Question

Increase in the pressure for the following equilibrium: ${H_2}O\left( l \right) \rightleftharpoons {H_2}O\left( g \right)$, result in:
A.Formation of more ${H_2}O\left( l \right)$
B.Formation of more ${H_2}O\left( g \right)$
C.Increase in boiling point of ${H_2}O\left( l \right)$
D.Decrease in boiling point of ${H_2}O\left( l \right)$

Answer 1

Hint: We can predict the formation of reactants and products in an equilibrium reaction using Le Chatelier’s principle. Pressure and boiling point are proportional to each other.

Complete step by step answer:
Le-Chatelier’s Principle:
At equilibrium, if a chemical system is disturbed, the system would react in the direction which counteracts the disturbance and the stress.
Example:
$C{O_{\left( g \right)}} + {H_2}{O_{\left( l \right)}} \rightleftarrows C{O_2}_{\left( g \right)} + {H_{2\left( g \right)}}$
If the concentration of the reactant is increased the equilibrium of the reaction shifted to the right side.
If the concentration of the reactant is decreased the equilibrium of the reaction shifted to the left side
Based on Le-Chatelier’s Principle, when we increase the pressure, the shift in the equilibrium would take place, so that pressure would decrease again. The striking of the gas molecules in the sides of the container causes pressure. The pressure will be higher, if the number of gaseous molecules is higher.
When it comes to pressure changes, increasing gaseous pressure would shift the equilibrium towards the side that contains a lesser number of the gases molecules. If we decrease the pressure, the equilibrium would shift in the direction that contains more number of gaseous molecules.
The given equilibrium reaction is,
${H_2}O\left( l \right) \rightleftharpoons {H_2}O\left( g \right)$
In this reaction, the effect of pressure would be the shift in the equilibrium towards the backward direction. This is based on Le Chatelier’s Principle that states the equilibrium would move in the direction of fewer molecules of gaseous.
In the given reaction, the number of gas molecules in the reactant side is zero, and the number of gas molecules in the product side is one. So, when we increase the pressure, the equilibrium would position in the direction of fewer molecules of gas. The equilibrium would favor the reactant side i.e. formation of more ${H_2}O\left( l \right)$ could take place.
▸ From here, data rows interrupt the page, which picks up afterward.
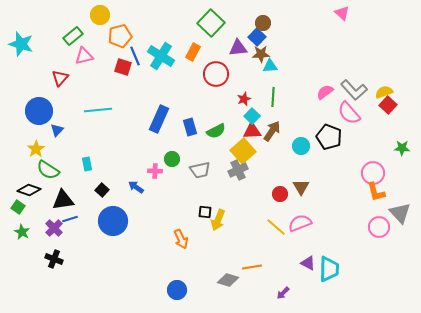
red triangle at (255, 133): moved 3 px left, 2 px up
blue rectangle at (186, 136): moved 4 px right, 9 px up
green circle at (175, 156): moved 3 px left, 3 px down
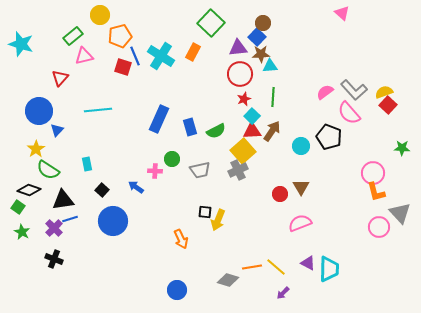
red circle at (216, 74): moved 24 px right
yellow line at (276, 227): moved 40 px down
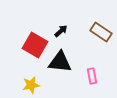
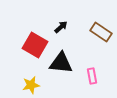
black arrow: moved 4 px up
black triangle: moved 1 px right, 1 px down
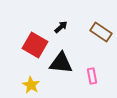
yellow star: rotated 30 degrees counterclockwise
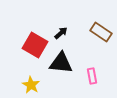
black arrow: moved 6 px down
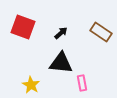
red square: moved 12 px left, 18 px up; rotated 10 degrees counterclockwise
pink rectangle: moved 10 px left, 7 px down
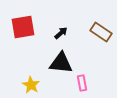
red square: rotated 30 degrees counterclockwise
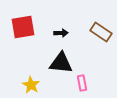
black arrow: rotated 40 degrees clockwise
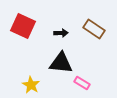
red square: moved 1 px up; rotated 35 degrees clockwise
brown rectangle: moved 7 px left, 3 px up
pink rectangle: rotated 49 degrees counterclockwise
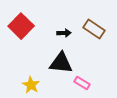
red square: moved 2 px left; rotated 20 degrees clockwise
black arrow: moved 3 px right
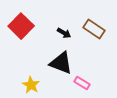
black arrow: rotated 32 degrees clockwise
black triangle: rotated 15 degrees clockwise
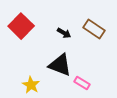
black triangle: moved 1 px left, 2 px down
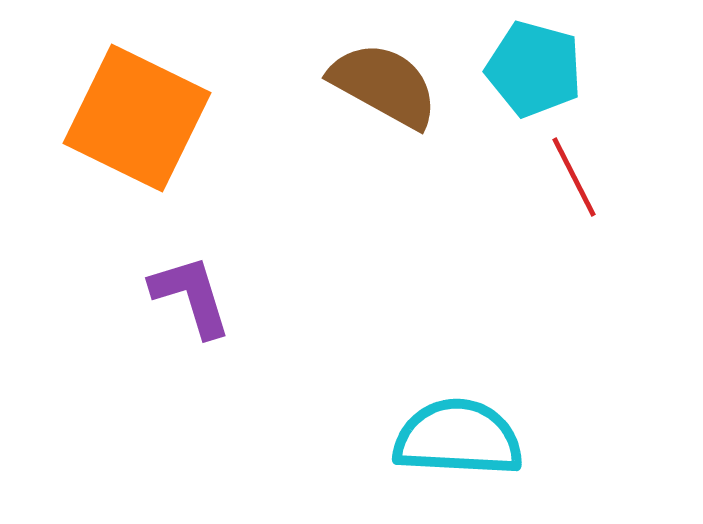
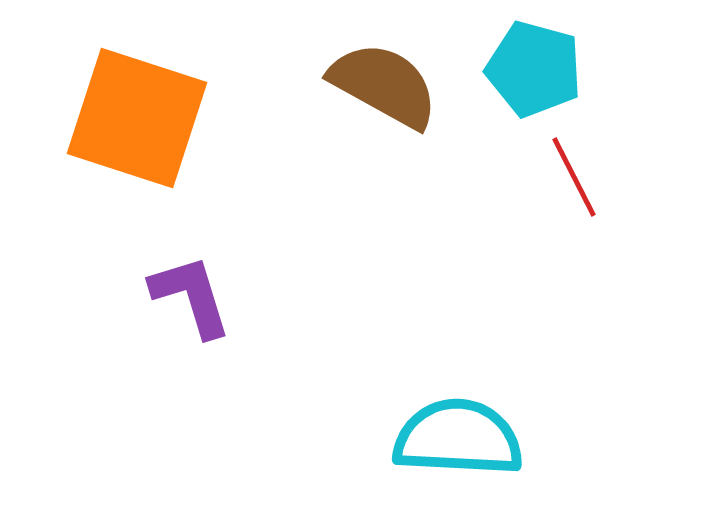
orange square: rotated 8 degrees counterclockwise
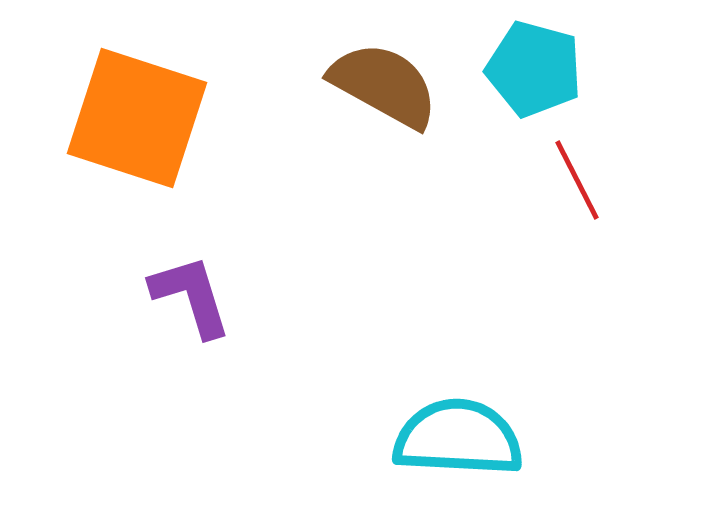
red line: moved 3 px right, 3 px down
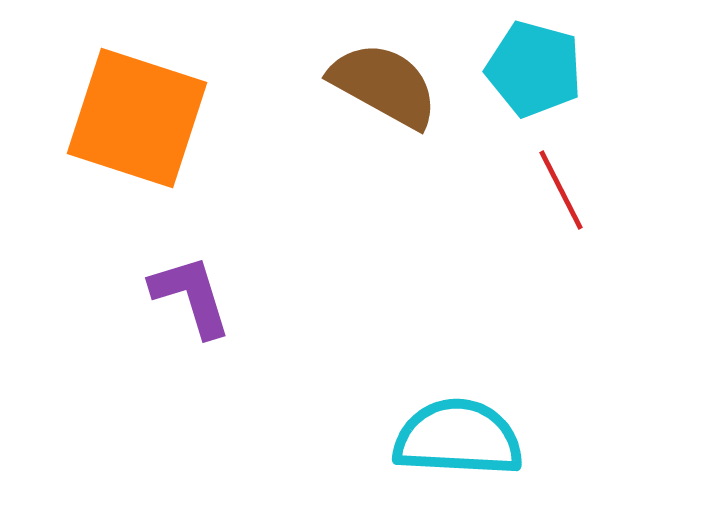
red line: moved 16 px left, 10 px down
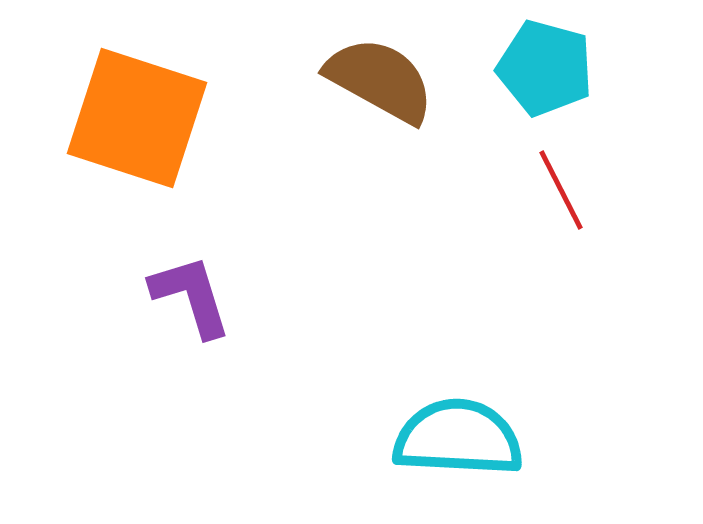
cyan pentagon: moved 11 px right, 1 px up
brown semicircle: moved 4 px left, 5 px up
We know that as the pressure increases, the boiling point of liquid also increases. This is because boiling point is the point where the vapour pressure is equal (or) is above the atmospheric pressure. Therefore, when we increase the pressure, the boiling point of the ${H_2}O\left( l \right)$ also increases.

So, the correct answer is Option A,C.

Note:
We have to know that few factors that affect the shift in equilibrium are,
Changes in concentration
Effect of change in temperature on equilibrium
Effect of catalysts on equilibrium

For example: The direction of the equilibrium shift when the concentration of hydrogen chloride is increased has to be given.
The given reaction is,
${H_2}\left( g \right) + C{l_2}\left( g \right) \rightleftarrows 2HCl\left( g \right)$
According to Le-Chatelier’s principle, increasing the concentration of hydrogen chloride shifts the equilibrium to the left to form more reactants.